- **Extrait choisi**
------------
Cette opposition apparaît d’ailleurs dès le stade sadique-anal* où la musculature des sphincters*, associée à la pulsion d’emprise, en constitue l’élément actif, et où la muqueuse rectale et intestinale représente l’élément passif. En outre, Freud relia le pôle de l’activité au sadisme et celui de la passivité à l’érotisme anal. De plus,  Karl Abraham* distingua dans le stade sadique-anal deux phases comportementales  diamétralement opposées, dans lesquelles les pulsions sadiques s’expriment tantôt par la destruction de l’objet* tantôt par son contrôle absolu, et l’érotisme anal passif se manifeste  par l’évacuation ou par la rétention des fèces*.
La passivité, au même titre que l’activité, renvoie en fait au fonctionnement de la pulsion* conçue comme « un morceau d’activité », mais dont la satisfaction peut parfois être atteinte grâce au « retournement de l’activité vers la passivité ». Il n’y a pas, d’après Freud, des pulsions actives et des pulsions passives, mais c’est le but même de ces pulsions qui revêt un caractère soit actif, soit passif.
Si l’on veut aborder séparément la passivité, on retrouve ce but pulsionnel dans l’exhibitionnisme, où la personne jouit du regard concupiscent de l’autre, et aussi dans le masochisme*, où la personne jouit d’être avilie. En fait, on s’aperçoit que la personnalité  masochiste n’existe que dans la mesure où il trouve son opposé complémentaire, le sadique. En effet, au niveau fantasmatique comme dans son comportement, la personne masochiste n’assouvit vraiment sa pulsion que si elle est en contact avec une personne sadique.
------------
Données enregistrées
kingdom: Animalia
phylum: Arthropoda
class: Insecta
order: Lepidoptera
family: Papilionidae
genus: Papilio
------------
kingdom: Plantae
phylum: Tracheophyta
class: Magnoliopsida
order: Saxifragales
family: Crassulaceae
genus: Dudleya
------------
- **Consigne**
Restituez sans modification le passage de l'extrait sur la passivité qui commence par « Si l’on veut » et se poursuit jusqu'à « une personne sadique. ».

- **Corrigé**
Si l’on veut aborder séparément la passivité, on retrouve ce but pulsionnel dans l’exhibitionnisme, où la personne jouit du regard concupiscent de l’autre, et aussi dans le masochisme*, où la personne jouit d’être avilie. En fait, on s’aperçoit que la personnalité  masochiste n’existe que dans la mesure où il trouve son opposé complémentaire, le sadique. En effet, au niveau fantasmatique comme dans son comportement, la personne masochiste n’assouvit vraiment sa pulsion que si elle est en contact avec une personne sadique.